We are also working to promote getting the Human Papillomavirus (HPV) vaccine, which has been clinically proven to prevent infection by cancer-associated HPV types 16 and 18.  Unfortunately, despite the availability of these safe and effective vaccines, coverage rates for completion of the HPV vaccine series remain well below HP2020 goals.

About Dalton G. Paxman, PhD, FCPP

Dalton Paxman is the Regional Health Administrator for the mid-Atlantic region (Delaware, District of Columbia, Maryland, Pennsylvania, Virginia,  West Virginia), where he oversees public health initiatives for the Office of the Assistant Secretary for Health (OASH), U.S. Department of Health and Human Services (HHS).  He administers regional public health programs in Minority Health, Population Affairs, Women’s Health, Medical Reserve Corps, and the HIV/AIDS Regional Resource Network.

From 1996-2000, Dr. Paxman served as the Senior Environmental Health Advisor, Office of Disease Prevention and Health Promotion, providing advice to the Assistant Secretary for Health/Surgeon General on environmental health issues.  He was the senior staff on key multi-agency environmental health and science policy initiatives, including the President’s Food Safety Initiative and the President’s Task Force on Children’s Environmental Health and Safety.  He also served as the Department’s liaison to the National Science and Technology Council for the White House Office of Science and Technology Policy. 

Dr.
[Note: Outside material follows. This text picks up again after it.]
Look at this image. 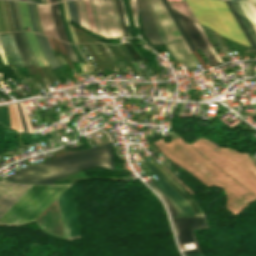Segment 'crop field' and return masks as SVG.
Wrapping results in <instances>:
<instances>
[{"mask_svg":"<svg viewBox=\"0 0 256 256\" xmlns=\"http://www.w3.org/2000/svg\"><path fill=\"white\" fill-rule=\"evenodd\" d=\"M72 184L61 186L34 185L1 218L0 223L33 222L57 198L66 237L80 233L78 214L73 201Z\"/></svg>","mask_w":256,"mask_h":256,"instance_id":"1","label":"crop field"},{"mask_svg":"<svg viewBox=\"0 0 256 256\" xmlns=\"http://www.w3.org/2000/svg\"><path fill=\"white\" fill-rule=\"evenodd\" d=\"M93 167L114 168L113 153L109 143L42 162L17 171L4 179L32 184H53L52 181L63 176Z\"/></svg>","mask_w":256,"mask_h":256,"instance_id":"2","label":"crop field"},{"mask_svg":"<svg viewBox=\"0 0 256 256\" xmlns=\"http://www.w3.org/2000/svg\"><path fill=\"white\" fill-rule=\"evenodd\" d=\"M199 23L220 35L250 46L224 0H186Z\"/></svg>","mask_w":256,"mask_h":256,"instance_id":"3","label":"crop field"},{"mask_svg":"<svg viewBox=\"0 0 256 256\" xmlns=\"http://www.w3.org/2000/svg\"><path fill=\"white\" fill-rule=\"evenodd\" d=\"M96 32L105 38L124 37L115 0H89Z\"/></svg>","mask_w":256,"mask_h":256,"instance_id":"4","label":"crop field"},{"mask_svg":"<svg viewBox=\"0 0 256 256\" xmlns=\"http://www.w3.org/2000/svg\"><path fill=\"white\" fill-rule=\"evenodd\" d=\"M180 244L194 242L196 249L183 251L184 255L201 252L194 234V229L209 228L205 216L172 218Z\"/></svg>","mask_w":256,"mask_h":256,"instance_id":"5","label":"crop field"},{"mask_svg":"<svg viewBox=\"0 0 256 256\" xmlns=\"http://www.w3.org/2000/svg\"><path fill=\"white\" fill-rule=\"evenodd\" d=\"M142 160L146 165L154 172L156 177L159 179L153 181L157 187L168 197L179 216L194 215L191 208L184 201V199L166 182V180L155 170V168L144 158L141 151L137 150Z\"/></svg>","mask_w":256,"mask_h":256,"instance_id":"6","label":"crop field"},{"mask_svg":"<svg viewBox=\"0 0 256 256\" xmlns=\"http://www.w3.org/2000/svg\"><path fill=\"white\" fill-rule=\"evenodd\" d=\"M150 2L159 20V23L162 27V30L165 34L167 41L169 42L180 38L188 53H192L184 38L182 37L181 33L179 32L178 28L176 27L174 21L172 20L171 16L169 15L168 11L166 10L165 6L163 5L162 1L150 0Z\"/></svg>","mask_w":256,"mask_h":256,"instance_id":"7","label":"crop field"},{"mask_svg":"<svg viewBox=\"0 0 256 256\" xmlns=\"http://www.w3.org/2000/svg\"><path fill=\"white\" fill-rule=\"evenodd\" d=\"M33 185L0 181V217Z\"/></svg>","mask_w":256,"mask_h":256,"instance_id":"8","label":"crop field"},{"mask_svg":"<svg viewBox=\"0 0 256 256\" xmlns=\"http://www.w3.org/2000/svg\"><path fill=\"white\" fill-rule=\"evenodd\" d=\"M146 3L153 17V20L155 22V25L157 27V30L159 32L162 42L164 46L167 48V50L169 51V53L172 55V57L175 59V61L176 62L184 61L188 69H193V70L198 69L195 63L193 62V60L191 59V57L187 54L180 39L167 43L149 0H146Z\"/></svg>","mask_w":256,"mask_h":256,"instance_id":"9","label":"crop field"},{"mask_svg":"<svg viewBox=\"0 0 256 256\" xmlns=\"http://www.w3.org/2000/svg\"><path fill=\"white\" fill-rule=\"evenodd\" d=\"M173 10V9H172ZM177 19L179 20L180 24L182 25L184 31L186 32L187 36L194 44L196 49L201 48L212 66L219 65L218 61L212 55V53L207 48L202 36L198 32L197 28L195 27L192 20L188 19L187 17L183 16L182 14L178 13L177 11L173 10Z\"/></svg>","mask_w":256,"mask_h":256,"instance_id":"10","label":"crop field"},{"mask_svg":"<svg viewBox=\"0 0 256 256\" xmlns=\"http://www.w3.org/2000/svg\"><path fill=\"white\" fill-rule=\"evenodd\" d=\"M136 1H137V6L139 9L140 15H141V19L143 22V26L146 32V36L149 42L154 45L161 44L162 42L160 40V37L158 35L154 22L151 18V15L149 13L145 0H136Z\"/></svg>","mask_w":256,"mask_h":256,"instance_id":"11","label":"crop field"},{"mask_svg":"<svg viewBox=\"0 0 256 256\" xmlns=\"http://www.w3.org/2000/svg\"><path fill=\"white\" fill-rule=\"evenodd\" d=\"M41 26L45 35L58 38L50 5H37ZM59 39V38H58Z\"/></svg>","mask_w":256,"mask_h":256,"instance_id":"12","label":"crop field"},{"mask_svg":"<svg viewBox=\"0 0 256 256\" xmlns=\"http://www.w3.org/2000/svg\"><path fill=\"white\" fill-rule=\"evenodd\" d=\"M153 166L160 172V174L167 180V182L187 201L189 206L194 211L195 215H204L199 206L184 192V190L153 160H150Z\"/></svg>","mask_w":256,"mask_h":256,"instance_id":"13","label":"crop field"},{"mask_svg":"<svg viewBox=\"0 0 256 256\" xmlns=\"http://www.w3.org/2000/svg\"><path fill=\"white\" fill-rule=\"evenodd\" d=\"M0 35H1V41H2V48H3V51H4L8 61L10 62V59L8 56V52H9L15 65H17L19 67H24L22 64V61L18 55L17 48L14 43L12 34L11 33H1ZM7 50H8V52H7Z\"/></svg>","mask_w":256,"mask_h":256,"instance_id":"14","label":"crop field"},{"mask_svg":"<svg viewBox=\"0 0 256 256\" xmlns=\"http://www.w3.org/2000/svg\"><path fill=\"white\" fill-rule=\"evenodd\" d=\"M34 34L52 70L60 68L61 65L57 60L56 56L54 55L47 38L36 33Z\"/></svg>","mask_w":256,"mask_h":256,"instance_id":"15","label":"crop field"},{"mask_svg":"<svg viewBox=\"0 0 256 256\" xmlns=\"http://www.w3.org/2000/svg\"><path fill=\"white\" fill-rule=\"evenodd\" d=\"M51 7H52L53 17H54V21L56 24L59 38L63 41L69 42L66 31L63 26L62 19H61V12H60V8H59V4L58 3L52 4Z\"/></svg>","mask_w":256,"mask_h":256,"instance_id":"16","label":"crop field"},{"mask_svg":"<svg viewBox=\"0 0 256 256\" xmlns=\"http://www.w3.org/2000/svg\"><path fill=\"white\" fill-rule=\"evenodd\" d=\"M14 38H15V42L19 51V55L23 61V64L25 67H33L29 54L27 52L26 46L24 44L23 38L21 36V33H13Z\"/></svg>","mask_w":256,"mask_h":256,"instance_id":"17","label":"crop field"},{"mask_svg":"<svg viewBox=\"0 0 256 256\" xmlns=\"http://www.w3.org/2000/svg\"><path fill=\"white\" fill-rule=\"evenodd\" d=\"M27 38L29 40V43L31 45V48H32V51L34 53V56L37 60V62L39 63L40 66H45V65H49L34 37V34L33 33H27Z\"/></svg>","mask_w":256,"mask_h":256,"instance_id":"18","label":"crop field"},{"mask_svg":"<svg viewBox=\"0 0 256 256\" xmlns=\"http://www.w3.org/2000/svg\"><path fill=\"white\" fill-rule=\"evenodd\" d=\"M233 7L235 8L236 12L238 13L240 19L242 20L243 24L245 25L247 31L249 32L251 38L253 39L254 43L256 44V34L251 27L249 21L247 20L246 16L244 15L242 9L240 8L238 2L231 1Z\"/></svg>","mask_w":256,"mask_h":256,"instance_id":"19","label":"crop field"},{"mask_svg":"<svg viewBox=\"0 0 256 256\" xmlns=\"http://www.w3.org/2000/svg\"><path fill=\"white\" fill-rule=\"evenodd\" d=\"M75 2H76V7H77L78 16H79L81 26L90 30L89 25H88L87 16H86L84 1L83 0H75Z\"/></svg>","mask_w":256,"mask_h":256,"instance_id":"20","label":"crop field"},{"mask_svg":"<svg viewBox=\"0 0 256 256\" xmlns=\"http://www.w3.org/2000/svg\"><path fill=\"white\" fill-rule=\"evenodd\" d=\"M239 4L256 32V15L254 14L253 10L251 9L249 3L239 2Z\"/></svg>","mask_w":256,"mask_h":256,"instance_id":"21","label":"crop field"},{"mask_svg":"<svg viewBox=\"0 0 256 256\" xmlns=\"http://www.w3.org/2000/svg\"><path fill=\"white\" fill-rule=\"evenodd\" d=\"M19 4H20V10H21V16H22L24 28L25 26H27L29 31H33L27 4L24 2H19Z\"/></svg>","mask_w":256,"mask_h":256,"instance_id":"22","label":"crop field"},{"mask_svg":"<svg viewBox=\"0 0 256 256\" xmlns=\"http://www.w3.org/2000/svg\"><path fill=\"white\" fill-rule=\"evenodd\" d=\"M149 185L156 191V193L165 201L169 213L171 216H178L177 212L175 211V209L173 208L172 204L170 203V201L167 199V197L156 187V185L151 182L149 183Z\"/></svg>","mask_w":256,"mask_h":256,"instance_id":"23","label":"crop field"},{"mask_svg":"<svg viewBox=\"0 0 256 256\" xmlns=\"http://www.w3.org/2000/svg\"><path fill=\"white\" fill-rule=\"evenodd\" d=\"M168 2H171V1H168ZM172 3H178V2H172ZM172 3H169L170 6H172L173 8H175L176 10L184 13L185 15L187 16H191V18L195 21H197V19L195 18L194 14L192 13V11L190 10L189 6L187 5L186 2L183 3L184 7L186 8V10L188 11L189 15L187 14L185 8L183 7V5H179V4H182V3H179V4H172ZM198 22V21H197Z\"/></svg>","mask_w":256,"mask_h":256,"instance_id":"24","label":"crop field"},{"mask_svg":"<svg viewBox=\"0 0 256 256\" xmlns=\"http://www.w3.org/2000/svg\"><path fill=\"white\" fill-rule=\"evenodd\" d=\"M226 4L228 5L229 9L231 10L232 14L234 15L235 19L237 20L238 24L242 28L243 32L245 33L246 37L248 38L249 42L251 43L252 47L256 48L255 44L253 43L252 39L250 38L248 32L246 31L245 27L243 26L241 20L239 19L237 13L235 12L234 8L232 7L230 1H226Z\"/></svg>","mask_w":256,"mask_h":256,"instance_id":"25","label":"crop field"},{"mask_svg":"<svg viewBox=\"0 0 256 256\" xmlns=\"http://www.w3.org/2000/svg\"><path fill=\"white\" fill-rule=\"evenodd\" d=\"M163 3L165 4L167 10L169 11L170 15L172 16L173 20L175 21L176 25L178 26L180 32L182 33L183 37L185 38L186 42L188 43V45L190 46L191 50L194 51V47L191 44V42L189 41L188 37L186 36L185 32L183 31L182 27L180 26L179 22L177 21L175 15L173 14L172 10L170 9L169 5L167 4L166 0H162Z\"/></svg>","mask_w":256,"mask_h":256,"instance_id":"26","label":"crop field"},{"mask_svg":"<svg viewBox=\"0 0 256 256\" xmlns=\"http://www.w3.org/2000/svg\"><path fill=\"white\" fill-rule=\"evenodd\" d=\"M0 124L11 128L7 106L0 107Z\"/></svg>","mask_w":256,"mask_h":256,"instance_id":"27","label":"crop field"},{"mask_svg":"<svg viewBox=\"0 0 256 256\" xmlns=\"http://www.w3.org/2000/svg\"><path fill=\"white\" fill-rule=\"evenodd\" d=\"M66 2H67V5H68V8H69L71 21L79 25V21H78V16H77V11H76L74 0L66 1Z\"/></svg>","mask_w":256,"mask_h":256,"instance_id":"28","label":"crop field"},{"mask_svg":"<svg viewBox=\"0 0 256 256\" xmlns=\"http://www.w3.org/2000/svg\"><path fill=\"white\" fill-rule=\"evenodd\" d=\"M195 23V22H194ZM195 25L197 26L199 32L201 33V35L203 36L208 48L211 50V52L214 54V56L217 58V60L222 63V60L220 59V57L218 56V54L216 53V51L214 50V48L212 47L211 43L209 42L207 36L205 35V33L202 31L201 27L199 24L195 23Z\"/></svg>","mask_w":256,"mask_h":256,"instance_id":"29","label":"crop field"},{"mask_svg":"<svg viewBox=\"0 0 256 256\" xmlns=\"http://www.w3.org/2000/svg\"><path fill=\"white\" fill-rule=\"evenodd\" d=\"M2 1H3L4 9H5L4 0H2ZM2 1H1V5H2ZM3 5H2V9H3ZM4 9H3V14H4V19H5V24H6V18H5L6 9H5V13H4ZM3 14H2L1 6H0V26H1V30H2V32H7L8 28H9V31L11 32L9 22H8V18H7L8 28H7V24H6V28H7V31H6L5 24H4V19H3ZM6 17H7V14H6Z\"/></svg>","mask_w":256,"mask_h":256,"instance_id":"30","label":"crop field"},{"mask_svg":"<svg viewBox=\"0 0 256 256\" xmlns=\"http://www.w3.org/2000/svg\"><path fill=\"white\" fill-rule=\"evenodd\" d=\"M61 43H62V45H63V47H64V49H65V51H66V53H67V55L69 57V59L71 61H73V62L78 61V58H77V56H76V54H75L71 44H66V43H64L62 41H61Z\"/></svg>","mask_w":256,"mask_h":256,"instance_id":"31","label":"crop field"},{"mask_svg":"<svg viewBox=\"0 0 256 256\" xmlns=\"http://www.w3.org/2000/svg\"><path fill=\"white\" fill-rule=\"evenodd\" d=\"M117 5H118L119 13H120V18H121V22H122L124 34H125V36L128 37L127 29H126V24H125L123 12H122L121 5H120V1H119V0H117Z\"/></svg>","mask_w":256,"mask_h":256,"instance_id":"32","label":"crop field"},{"mask_svg":"<svg viewBox=\"0 0 256 256\" xmlns=\"http://www.w3.org/2000/svg\"><path fill=\"white\" fill-rule=\"evenodd\" d=\"M21 33H22V35H23V38H24V40H25V43H26V46H27V48H28L29 54H30V56H31V60H32L33 64L35 65V67H38V64H37V62H36V60H35V58H34V56H33V53H32V51H31V48H30V45H29L28 40H27V38H26V35H25L24 32H21Z\"/></svg>","mask_w":256,"mask_h":256,"instance_id":"33","label":"crop field"},{"mask_svg":"<svg viewBox=\"0 0 256 256\" xmlns=\"http://www.w3.org/2000/svg\"><path fill=\"white\" fill-rule=\"evenodd\" d=\"M84 1H85L87 16H88V20H89V24H90L91 30H92L93 32H95L94 24H93V21H92V17H91L89 5H88V0H84ZM95 33H96V32H95Z\"/></svg>","mask_w":256,"mask_h":256,"instance_id":"34","label":"crop field"},{"mask_svg":"<svg viewBox=\"0 0 256 256\" xmlns=\"http://www.w3.org/2000/svg\"><path fill=\"white\" fill-rule=\"evenodd\" d=\"M63 3H64L65 14H66L68 26H69V29H70V31H71V33H72V37H73L74 43H78V42H77V39H76V37H75V34H74V32H73V29H72V27L69 25L70 18H69V13H68V8H67V5H66V2L64 1Z\"/></svg>","mask_w":256,"mask_h":256,"instance_id":"35","label":"crop field"},{"mask_svg":"<svg viewBox=\"0 0 256 256\" xmlns=\"http://www.w3.org/2000/svg\"><path fill=\"white\" fill-rule=\"evenodd\" d=\"M209 30V29H208ZM209 32L211 33L212 37L214 38L215 42L217 43L218 47L220 48V50L223 52V54L225 55V57L228 59V61H231L227 52L224 50V48L221 46L220 42L218 41L217 37L215 36L214 32L209 30Z\"/></svg>","mask_w":256,"mask_h":256,"instance_id":"36","label":"crop field"},{"mask_svg":"<svg viewBox=\"0 0 256 256\" xmlns=\"http://www.w3.org/2000/svg\"><path fill=\"white\" fill-rule=\"evenodd\" d=\"M33 10H34V16H35V20H36L38 32L41 33V34H43V33H42L41 26H40V23H39V19H38V13H37L36 4H33Z\"/></svg>","mask_w":256,"mask_h":256,"instance_id":"37","label":"crop field"},{"mask_svg":"<svg viewBox=\"0 0 256 256\" xmlns=\"http://www.w3.org/2000/svg\"><path fill=\"white\" fill-rule=\"evenodd\" d=\"M9 2H10L12 14H13V18H14L15 29H16V31H19V29H18V23H17V17H16V13H15V8H14L13 1H9Z\"/></svg>","mask_w":256,"mask_h":256,"instance_id":"38","label":"crop field"},{"mask_svg":"<svg viewBox=\"0 0 256 256\" xmlns=\"http://www.w3.org/2000/svg\"><path fill=\"white\" fill-rule=\"evenodd\" d=\"M15 4V8H16V12H17V16H18V22H19V28L20 31H24V28L22 26V22H21V17H20V13H19V8H18V1H14Z\"/></svg>","mask_w":256,"mask_h":256,"instance_id":"39","label":"crop field"},{"mask_svg":"<svg viewBox=\"0 0 256 256\" xmlns=\"http://www.w3.org/2000/svg\"><path fill=\"white\" fill-rule=\"evenodd\" d=\"M28 7H29V11H30V16H31V20H32V25H33L34 32L38 33V32H37V28H36V24H35V21H34V17H33V11H32V5H31V3H28Z\"/></svg>","mask_w":256,"mask_h":256,"instance_id":"40","label":"crop field"},{"mask_svg":"<svg viewBox=\"0 0 256 256\" xmlns=\"http://www.w3.org/2000/svg\"><path fill=\"white\" fill-rule=\"evenodd\" d=\"M130 5H131V9H132V13H133L135 25H136V27H138V26H137V19H136L137 11H136L135 2L130 3Z\"/></svg>","mask_w":256,"mask_h":256,"instance_id":"41","label":"crop field"},{"mask_svg":"<svg viewBox=\"0 0 256 256\" xmlns=\"http://www.w3.org/2000/svg\"><path fill=\"white\" fill-rule=\"evenodd\" d=\"M16 104H17V107H18V111H19L22 123H23L24 130L27 131L26 124H25V121H24V118H23V114H22V111H21V108H20V104L19 103H16Z\"/></svg>","mask_w":256,"mask_h":256,"instance_id":"42","label":"crop field"},{"mask_svg":"<svg viewBox=\"0 0 256 256\" xmlns=\"http://www.w3.org/2000/svg\"><path fill=\"white\" fill-rule=\"evenodd\" d=\"M0 56H1L2 60H3V63L7 64L6 60H5V57H4L3 53H2L1 43H0Z\"/></svg>","mask_w":256,"mask_h":256,"instance_id":"43","label":"crop field"},{"mask_svg":"<svg viewBox=\"0 0 256 256\" xmlns=\"http://www.w3.org/2000/svg\"><path fill=\"white\" fill-rule=\"evenodd\" d=\"M20 104H21V103H20ZM21 107H22V105H21ZM22 111H23V114H24V117H25V112H24V110H23V107H22ZM25 121H26V124H27V127H28V131L31 132V131H30V128H29V125H28V123H27L26 117H25Z\"/></svg>","mask_w":256,"mask_h":256,"instance_id":"44","label":"crop field"},{"mask_svg":"<svg viewBox=\"0 0 256 256\" xmlns=\"http://www.w3.org/2000/svg\"><path fill=\"white\" fill-rule=\"evenodd\" d=\"M252 9L254 10L255 14H256V4L250 3Z\"/></svg>","mask_w":256,"mask_h":256,"instance_id":"45","label":"crop field"},{"mask_svg":"<svg viewBox=\"0 0 256 256\" xmlns=\"http://www.w3.org/2000/svg\"><path fill=\"white\" fill-rule=\"evenodd\" d=\"M32 2L43 4L42 0H32Z\"/></svg>","mask_w":256,"mask_h":256,"instance_id":"46","label":"crop field"},{"mask_svg":"<svg viewBox=\"0 0 256 256\" xmlns=\"http://www.w3.org/2000/svg\"><path fill=\"white\" fill-rule=\"evenodd\" d=\"M15 106H16V105H15ZM16 110H17V108H16ZM17 114H18V111H17ZM18 118H19V114H18ZM19 122H20L21 130L24 131V130H23V127H22V124H21V121H20V118H19Z\"/></svg>","mask_w":256,"mask_h":256,"instance_id":"47","label":"crop field"},{"mask_svg":"<svg viewBox=\"0 0 256 256\" xmlns=\"http://www.w3.org/2000/svg\"><path fill=\"white\" fill-rule=\"evenodd\" d=\"M22 103V105H23V102H21ZM24 107V106H23ZM24 110H25V108H24ZM26 112V111H25ZM26 117H27V114H26ZM27 120H28V123H29V125H30V128H31V131H32V127H31V124H30V122H29V119H28V117H27ZM33 132V131H32Z\"/></svg>","mask_w":256,"mask_h":256,"instance_id":"48","label":"crop field"},{"mask_svg":"<svg viewBox=\"0 0 256 256\" xmlns=\"http://www.w3.org/2000/svg\"><path fill=\"white\" fill-rule=\"evenodd\" d=\"M187 256H203L202 253L199 254H193V255H187Z\"/></svg>","mask_w":256,"mask_h":256,"instance_id":"49","label":"crop field"},{"mask_svg":"<svg viewBox=\"0 0 256 256\" xmlns=\"http://www.w3.org/2000/svg\"><path fill=\"white\" fill-rule=\"evenodd\" d=\"M8 2V1H7ZM8 7H9V3H8ZM9 11H10V7H9ZM10 15H11V12H10ZM11 19H12V16H11ZM13 22V21H12ZM14 26V25H13ZM15 30V29H14Z\"/></svg>","mask_w":256,"mask_h":256,"instance_id":"50","label":"crop field"},{"mask_svg":"<svg viewBox=\"0 0 256 256\" xmlns=\"http://www.w3.org/2000/svg\"><path fill=\"white\" fill-rule=\"evenodd\" d=\"M57 0H50V3H52V2H56Z\"/></svg>","mask_w":256,"mask_h":256,"instance_id":"51","label":"crop field"},{"mask_svg":"<svg viewBox=\"0 0 256 256\" xmlns=\"http://www.w3.org/2000/svg\"><path fill=\"white\" fill-rule=\"evenodd\" d=\"M43 3H44V4H47V3H46V0H43Z\"/></svg>","mask_w":256,"mask_h":256,"instance_id":"52","label":"crop field"},{"mask_svg":"<svg viewBox=\"0 0 256 256\" xmlns=\"http://www.w3.org/2000/svg\"><path fill=\"white\" fill-rule=\"evenodd\" d=\"M250 1L256 2V0H250Z\"/></svg>","mask_w":256,"mask_h":256,"instance_id":"53","label":"crop field"},{"mask_svg":"<svg viewBox=\"0 0 256 256\" xmlns=\"http://www.w3.org/2000/svg\"><path fill=\"white\" fill-rule=\"evenodd\" d=\"M27 1L31 2V0H27Z\"/></svg>","mask_w":256,"mask_h":256,"instance_id":"54","label":"crop field"},{"mask_svg":"<svg viewBox=\"0 0 256 256\" xmlns=\"http://www.w3.org/2000/svg\"><path fill=\"white\" fill-rule=\"evenodd\" d=\"M244 1H249V0H244Z\"/></svg>","mask_w":256,"mask_h":256,"instance_id":"55","label":"crop field"},{"mask_svg":"<svg viewBox=\"0 0 256 256\" xmlns=\"http://www.w3.org/2000/svg\"><path fill=\"white\" fill-rule=\"evenodd\" d=\"M48 1V4H49V0H47Z\"/></svg>","mask_w":256,"mask_h":256,"instance_id":"56","label":"crop field"},{"mask_svg":"<svg viewBox=\"0 0 256 256\" xmlns=\"http://www.w3.org/2000/svg\"><path fill=\"white\" fill-rule=\"evenodd\" d=\"M59 1H61V0H59Z\"/></svg>","mask_w":256,"mask_h":256,"instance_id":"57","label":"crop field"},{"mask_svg":"<svg viewBox=\"0 0 256 256\" xmlns=\"http://www.w3.org/2000/svg\"><path fill=\"white\" fill-rule=\"evenodd\" d=\"M255 163H256V161H255Z\"/></svg>","mask_w":256,"mask_h":256,"instance_id":"58","label":"crop field"},{"mask_svg":"<svg viewBox=\"0 0 256 256\" xmlns=\"http://www.w3.org/2000/svg\"><path fill=\"white\" fill-rule=\"evenodd\" d=\"M26 1V0H25Z\"/></svg>","mask_w":256,"mask_h":256,"instance_id":"59","label":"crop field"},{"mask_svg":"<svg viewBox=\"0 0 256 256\" xmlns=\"http://www.w3.org/2000/svg\"><path fill=\"white\" fill-rule=\"evenodd\" d=\"M1 63V62H0Z\"/></svg>","mask_w":256,"mask_h":256,"instance_id":"60","label":"crop field"}]
</instances>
Paxman was a Senior Policy Analyst in the Environment Program at the Office of Technology Assessment in the U.S. Congress, where he directed congressional studies in the areas of health risk assessment research, comparative risk assessment, and environmental regulations.  He was a research toxicologist and a post-doctoral scholar for the UC Berkeley, School of Public Health.  He received his PhD in Environmental Health Sciences from the Johns Hopkins University, School of Hygiene and Public Health, where he received the Kruze Award for Excellence in Environmental Health Research.